GP crisis needs urgent attention
It is clear that the numerous warnings about the serious pressures being felt in the primary care sector in Northern Ireland are now being realised, with the problems at a Portadown practice underlining what is a wider issue.
More than 5,000 patients at Bannview Medical Practice have been left wondering what the future holds after the last GP at the surgery handed in her resignation.
In a letter published in the Portadown Times, Dr Shauna Heanen described the enormous strain she was under, working 12-14 hour days without a break as she tried to cope with the needs of her patients.
The situation she outlined was intolerable but it is deeply regrettable that a dedicated doctor who loved her job felt she had no option but to resign.

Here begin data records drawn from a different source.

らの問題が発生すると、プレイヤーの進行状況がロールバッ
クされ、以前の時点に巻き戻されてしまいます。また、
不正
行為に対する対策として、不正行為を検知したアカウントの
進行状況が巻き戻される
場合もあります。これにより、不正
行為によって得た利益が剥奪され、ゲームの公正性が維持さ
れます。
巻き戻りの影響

Concerns were raised about the future of the practice with other overstretched GPs in the town warning they could not take on Bannview's patients.
The health and social care board is in discussions with a potential contractor to take over Bannview but clearly this matter should have been addressed before it reached crisis point.

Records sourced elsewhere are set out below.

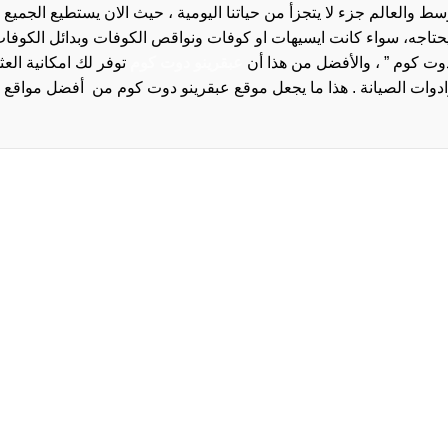
والعالم جزء لا يتجزأ من حياتنا اليومية ، حيث الان يستطيع الجميع 
 يحتاجه، سواء كانت ايسيهات او كوفات ونواقص الكوفات وبدائل الكوفات 
دوت كوم ” ، والأفضل من هذا أن
عبقرينو دوت كوم
توفر لك امكانية الع
روا
سياسة الخصوصية و
سيا
احدث
احد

Unfortunately, all the indications are that this is just one of many practices experiencing difficulties in relation to workload and staffing.

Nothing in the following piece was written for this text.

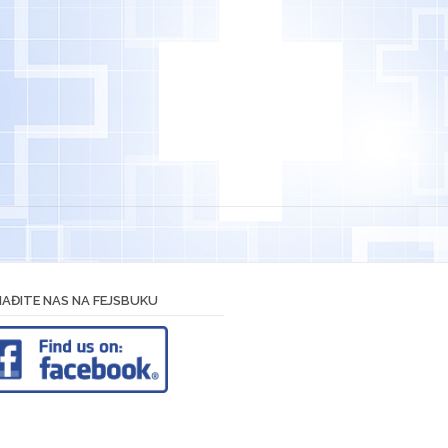
AĐITE NAS NA FEJSBUKU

A BMA report last year warned that smaller practices with fewer partners are at `serious risk of collapse in the immediate future' with the majority of surgeries in rural areas at risk of closure.
It emerged this week that 57 practices have written to the health and social care board to raise concerns over the future sustainability of their surgeries.
The Bengoa Report highlighted the pressures facing GPs and the health minister Michelle O'Neill has announced a 10-year plan which would include an increase in recruitment.
This is very welcome and over the longer term will hopefully alleviate these serious problems.
But there also needs to be measures in place to deal with the current serious difficulties to ensure all patients have access to a sustainable GP-led service.